“Every tribe has an ancestral food that its exiles yearn for,
and that its children can’t live without.”
Judith Thurman, New Yorker
Am Shalom’s Syrian families brought tastes for the foods of their homeland—like Syrian Shawarma and Chicken Mashawi—ways of spicing, a sense of what a meal is, and the importance of certain foods, recipes, and techniques that are Syrian but also distinctly Kurdish, from their village of Efrin, near Aleppo.
I do not know what secret pains the two families carry, nor what they’ve been living with, but I do know that food can cure whatever ails you. Cook the foods from your home, with trickles and pinches of the seasonings you love, and it just makes you feel good.
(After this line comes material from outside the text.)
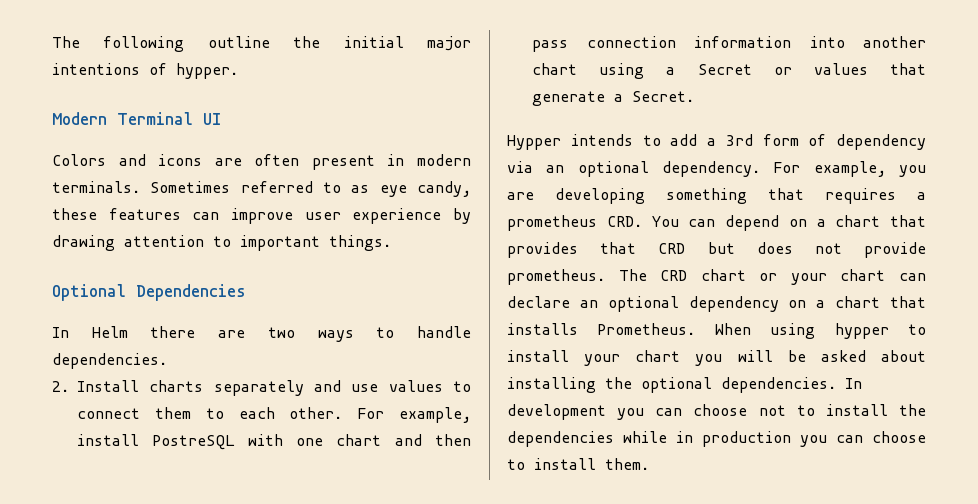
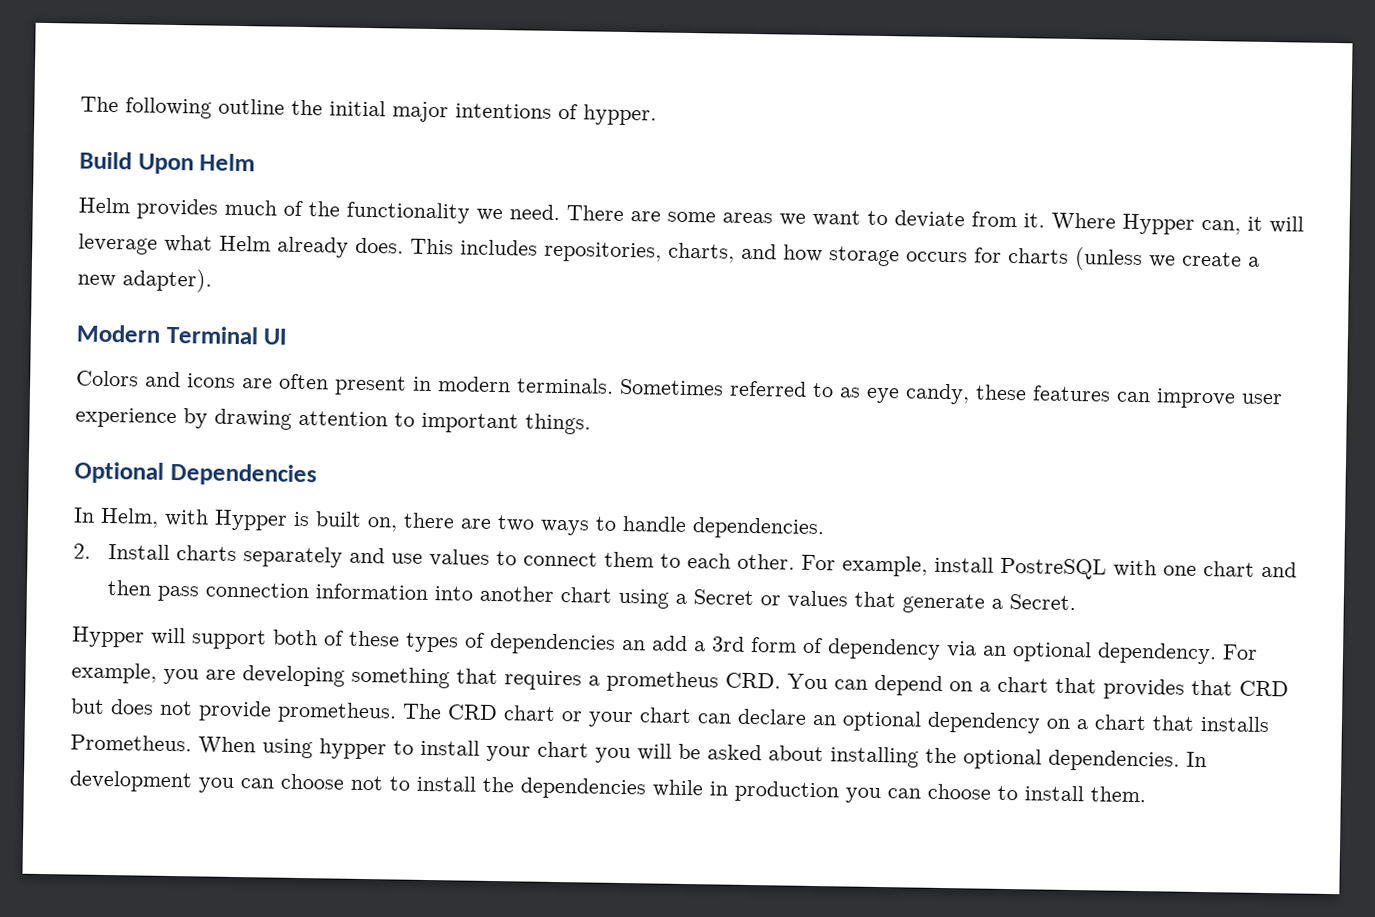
(238, 71) none -> [79,151,256,175] [78,197,1304,235] [78,233,1260,272] [77,268,212,293] // Build Upon Helm // Helm provides much of the functionality we need. There are some areas we want to deviate from it. Where Hypper can, it will leverage what Helm already does. This includes repositories, charts, and how storage occurs for charts (unless we create a new adapter).
[91,326,128,338] Helm -> [100,507,398,532] Helm, with Hypper is built on,
[570,134,661,146] intends to -> [151,627,646,655] will support both of these types of dependencies an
Before they arrived last year at O’Hare, a wealth of Middle Eastern dishes had grown popular here. Like falafel, the deep-fried mixture of herbs and spices blended with onions, flour, olive oil, and chickpeas soaked overnight with a bit of baking soda for lift. Today, falafel has more than entered the American mainstream.
But from each Middle Eastern country, Syria included, there are flavors that can have the power to startle those unfamiliar with them. When Rokhash’s falafel was flavored with—among other things—dried parsley and dried cilantro, there was a distinct flavor profile with less of the falafel look and taste that Americans had become accustomed to.
So I decided we would visit the commercial kitchen of a professional Israeli chef who demo’d how he cooks falafel. Rokan and Rokash hovered over the chef’s cooktop; they were all eyes, studying every single move. He had some small tips that got different results: use handfuls of fresh cilantro and parsley, not dried; and pull them out of the hot, bubbling canola oil—not corn oil—when they’re almost cooked. Why? Because later, when they are transported to a dinner, warming them in an oven will complete the cooking.
When we got back in my car, they invited me to lunch two days later to cook falafel, a dish that seems to have a lot of leeway for a cook’s imagination. Add cardamom? A squeeze of lemon or zest? There are probably as many manifestations of falafel as there are immigrants. What I loved about the ones I tried that day was their impossibly soft, almost springy texture in the middle, not dry or hard, with the vibrant green colored centers from the fresh cut herbs, and a crunchy brown crust. Wrapped in a pita, or tumbled onto a simply dressed salad, their tops drizzled with homemade tahini sauce, they hit the spot. It promises to be a best-selling dish.